Re: [RFC PATCH] nmi,printk: fix ABBA deadlock between nmi_backtrace and dump_stack_lvl

Posted by John Ogness 1 year, 6 months ago

On 2024-07-15, Rik van Riel <riel@surriel.com> wrote:
> Both nmi_backtrace and dump_stack_lvl call printk_cpu_sync_get_irqsave.
>
> However, dump_stack_lvl will call into the printk code, while holding
> the printk_cpu_sync_get lock, and then take the console lock.
>
> Another CPU may end up getting an NMI stack trace printed, after
> being stuck printing something to serial console for too long,
> with the console lock held.
>
> This results in the following lock order:
> CPU A: printk_cpu_sync_get lock -> console_lock
> CPU B: console_lock -> (nmi) printk_cpu_sync_get lock
>
> This will cause the system to hang with an ABBA deadlock

The console lock is acquired via trylock, so that will not yield
deadlock here. However, if CPU B was printing, then CPU A will spin on
@console_waiter (in console_trylock_spinning()). _That_ is a deadlock.

The purpose of printk_cpu_sync_get_irqsave() is to avoid having the
different backtraces being interleaved in the _ringbuffer_. It really
isn't necessary that they are printed in that context. And indeed, there
is no guarantee that they will be printed in that context anyway.

Perhaps a simple solution would be for printk_cpu_sync_get_irqsave() to
call printk_deferred_enter/_exit. Something like the below patch.

John Ogness

diff --git a/include/linux/printk.h b/include/linux/printk.h
index 65c5184470f1..1a6f5aac28bf 100644
--- a/include/linux/printk.h
+++ b/include/linux/printk.h
@@ -315,8 +315,10 @@ extern void __printk_cpu_sync_put(void);
 #define printk_cpu_sync_get_irqsave(flags)		\
 	for (;;) {					\
 		local_irq_save(flags);			\
+		printk_deferred_enter();		\
 		if (__printk_cpu_sync_try_get())	\
 			break;				\
+		printk_deferred_exit();			\
 		local_irq_restore(flags);		\
 		__printk_cpu_sync_wait();		\
 	}
@@ -329,6 +331,7 @@ extern void __printk_cpu_sync_put(void);
 #define printk_cpu_sync_put_irqrestore(flags)	\
 	do {					\
 		__printk_cpu_sync_put();	\
+		printk_deferred_exit();		\
 		local_irq_restore(flags);	\
 	} while (0)

Re: [RFC PATCH] nmi,printk: fix ABBA deadlock between nmi_backtrace and dump_stack_lvl

Posted by Petr Mladek 1 year, 6 months ago

On Wed 2024-07-17 09:22:21, John Ogness wrote:
> On 2024-07-15, Rik van Riel <riel@surriel.com> wrote:
> > Both nmi_backtrace and dump_stack_lvl call printk_cpu_sync_get_irqsave.
━━━━
(Exercises)
A - From the printk deadlock thread, copy the passage from "The purpose of" up to and including "that context anyway.".
B - Answer these questions using the printk deadlock thread:
(i) Who wrote the message dated 2024-07-15 that John Ogness quotes?
(ii) According to John Ogness, how is the console lock acquired?
(iii) What does he say is the purpose of printk_cpu_sync_get_irqsave()?
C - Continue the printk deadlock thread from the point where it stops.
━━━━
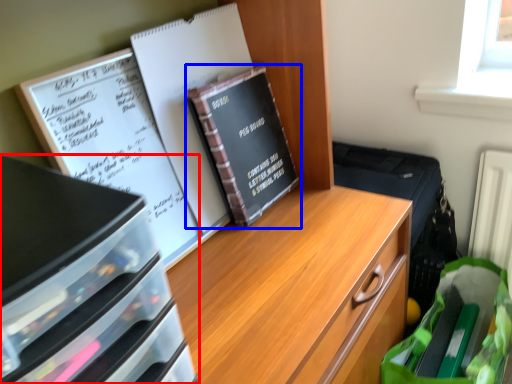
Question: Which point is closer to the camera, desk (highlighted by a red box) or book (highlighted by a blue box)?

Choices:
 (A) desk
 (B) book

Answer: (A)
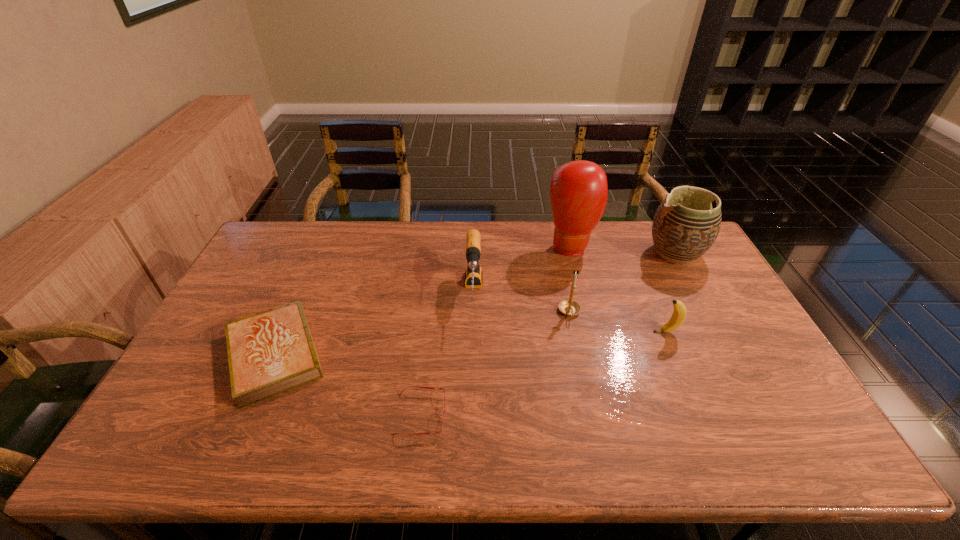
This screenshot has width=960, height=540. Identify the location of vacant space at the far left corner of the desktop. (254, 256).

Find the location of a particular element. The height and width of the screenshot is (540, 960). free spot between the tallest object and the second object from left to right is located at coordinates (496, 330).

Locate an element on the screen. vacant area that lies between the rightmost object and the banana is located at coordinates (671, 293).

Locate an element on the screen. Image resolution: width=960 pixels, height=540 pixels. unoccupied position between the candle holder and the sixth tallest object is located at coordinates (422, 333).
━━━━
(Written responses)
A -
The purpose of printk_cpu_sync_get_irqsave() is to avoid having the
different backtraces being interleaved in the _ringbuffer_. It really
isn't necessary that they are printed in that context. And indeed, there
is no guarantee that they will be printed in that context anyway.

B -
(i) Rik van Riel
(ii) Via trylock
(iii) To keep the different backtraces from being interleaved in the ringbuffer

C -
> >
> > However, dump_stack_lvl will call into the printk code, while holding
> > the printk_cpu_sync_get lock, and then take the console lock.
> >
> > Another CPU may end up getting an NMI stack trace printed, after
> > being stuck printing something to serial console for too long,
> > with the console lock held.
> >
> > This results in the following lock order:
> > CPU A: printk_cpu_sync_get lock -> console_lock
> > CPU B: console_lock -> (nmi) printk_cpu_sync_get lock
> >
> > This will cause the system to hang with an ABBA deadlock
> 
> The console lock is acquired via trylock, so that will not yield
> deadlock here. However, if CPU B was printing, then CPU A will spin on
> @console_waiter (in console_trylock_spinning()). _That_ is a deadlock.
>
> The purpose of printk_cpu_sync_get_irqsave() is to avoid having the
> different backtraces being interleaved in the _ringbuffer_. It really
> isn't necessary that they are printed in that context. And indeed, there
> is no guarantee that they will be printed in that context anyway.

Well, backtraces are printed when unexpected things happen. It is
usually an emergency situation and we should do our best to
flush consoles ASAP.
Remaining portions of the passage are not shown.